> Exercise aim: Please quote the entries below word for word, starting at the line that contains "Cycle des technologies émergentes liés à" and ending with the last entry, leaving out the pictures.

Start of Data records

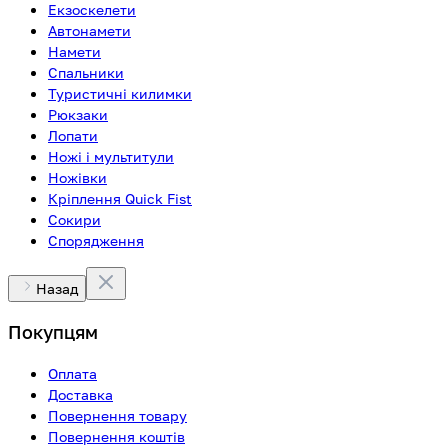
Екзоскелети
Автонамети
Намети
Спальники
Туристичні килимки
Рюкзаки
Лопати
Ножі і мультитули
Ножівки
Кріплення Quick Fist
Сокири
Спорядження
Назад
Покупцям
Оплата
Доставка
Повернення товару
Повернення коштів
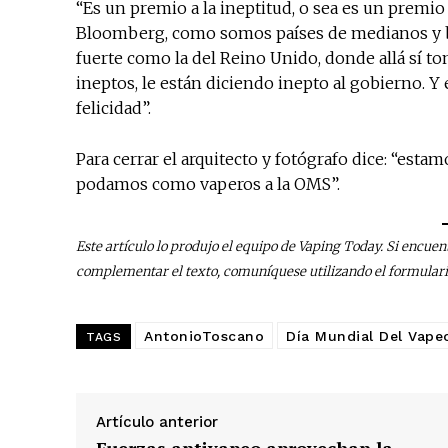
“Es un premio a la ineptitud, o sea es un premi
Bloomberg, como somos países de medianos y b
fuerte como la del Reino Unido, donde allá sí t
ineptos, le están diciendo inepto al gobierno. Y
felicidad”.
Para cerrar el arquitecto y fotógrafo dice: “e
podamos como vaperos a la OMS”.
Este artículo lo produjo el equipo de Vaping Today. Si encuen
complementar el texto, comuníquese utilizando el formular
AntonioToscano
Día Mundial Del Vape
TAGS
Artículo anterior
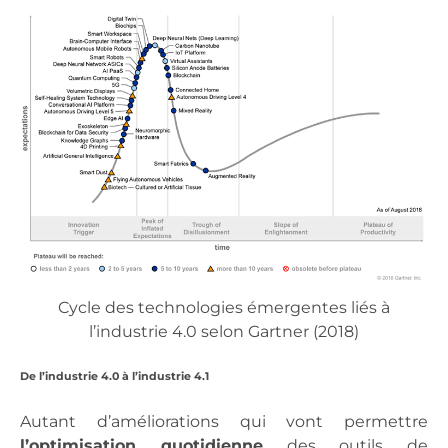
Cycle des technologies émergentes liés à
l’industrie 4.0 selon Gartner (2018)
De l’industrie 4.0 à l’industrie 4.1
Autant d’améliorations qui vont permettre
l’optimisation quotidienne
des outils de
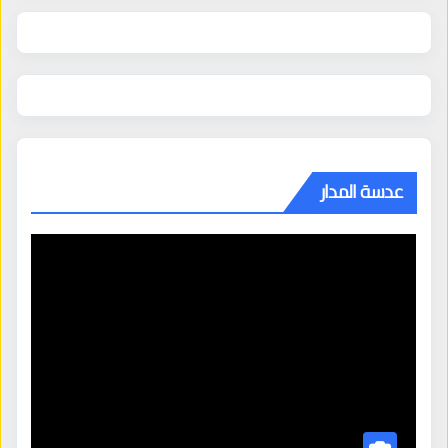
عدسة المدار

End of Data records

> Finished task:
Cycle des technologies émergentes liés à
l’industrie 4.0 selon Gartner (2018)
De l’industrie 4.0 à l’industrie 4.1
Autant d’améliorations qui vont permettre
l’optimisation quotidienne
des outils de
عدسة المدار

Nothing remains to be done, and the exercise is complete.